The stronger play is to bring something (or, preferably, things) to the table that most of your peers/competitors won’t have. Any rad out of training is going to generate RVUs with some measure of accuracy…but, what if you boast something the rest of the pack tends not to have? An extra credential, like an MBA. Connections with professional-society leaders, hospital or insurance-company muckety-mucks. Even politicians.

Maybe you don’t happen to be so fortunate as to have such a quasi-superpower in your back pocket? You can still develop one. Some more easily than others. Learn to read studies that other rads won’t. Be the rad who can take care of the PET on the list that nobody else knows how to read. Virtual colonoscopies, prostate MR, etc.

Even some basic patterns of behavior can make you stand out from the crowd.

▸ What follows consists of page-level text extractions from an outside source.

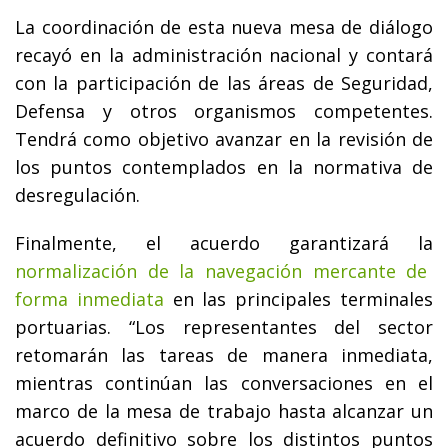
La coordinación de esta nueva mesa de diálogo
recayó en la administración nacional y contará
con la participación de las áreas de Seguridad,
Defensa y otros organismos competentes.
Tendrá como objetivo avanzar en la revisión de
los puntos contemplados en la normativa de
desregulación.
Finalmente, el acuerdo garantizará la
normalización de la navegación mercante de
forma inmediata
en las principales terminales
portuarias. “Los representantes del sector
retomarán las tareas de manera inmediata,
mientras continúan las conversaciones en el
marco de la mesa de trabajo hasta alcanzar un
acuerdo definitivo sobre los distintos puntos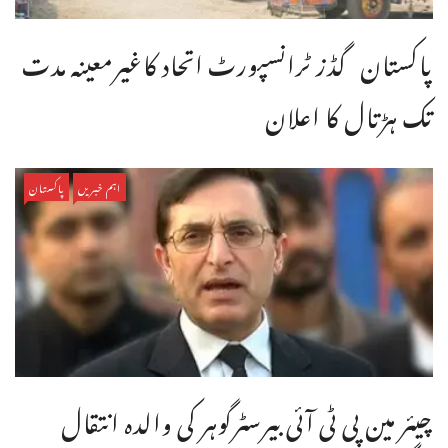
پاکستان گڈز ٹرانسپورٹ اتحاد کاغیرمعینہ مدت
تک ہڑتال کا اعلان
اہم خبریں
پاکستان
چیئر مین پی ٹی آئی بیرسٹرگوہر کی والدہ انتقال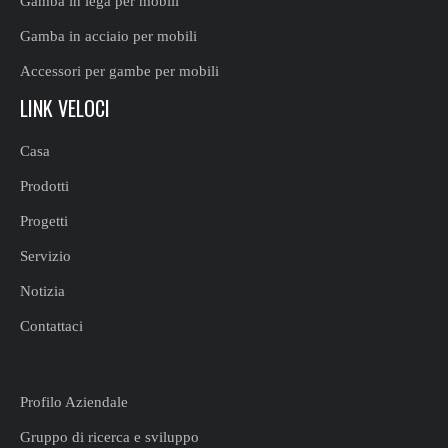
Gamba in lega per mobili
Gamba in acciaio per mobili
Accessori per gambe per mobili
LINK VELOCI
Casa
Prodotti
Progetti
Servizio
Notizia
Contattaci
Profilo Aziendale
Gruppo di ricerca e sviluppo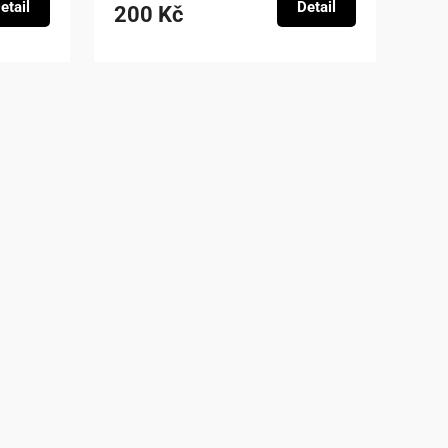
etail
Detail
200 Kč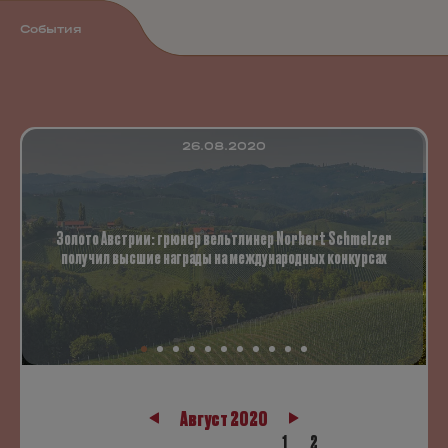
События
26.08.2020
Золото Австрии: грюнер вельтлинер Norbert Schmelzer
получил высшие награды на международных конкурсах
Август 2020
1
2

The leader-rad mentioned above, for instance, lamented that the recruits hoping to be more than film-readers wouldn’t even do things like staying later to clean up the worklists when busy days struck.

So, imagine if you were in that practice, a call for such help went out, and you made a point of sticking around while everyone else went home because they “can’t do it today.” Forget about standing a few percentiles taller, RVU production-wise, and hoping someone will notice the tiny difference—if everyone else goes home and you stay to save the day, you’re not a slightly-taller tree in the forest, you’re the only one left standing.

That cuts the other way too, of course: It doesn’t take much bad behavior to stick out like a sore thumb, in a way you don’t want to. Showing up late, leaving early, failing to return calls/messages, acting disagreeable…making yourself memorable in a bad way can rapidly deplete whatever good political capital you’ve amassed.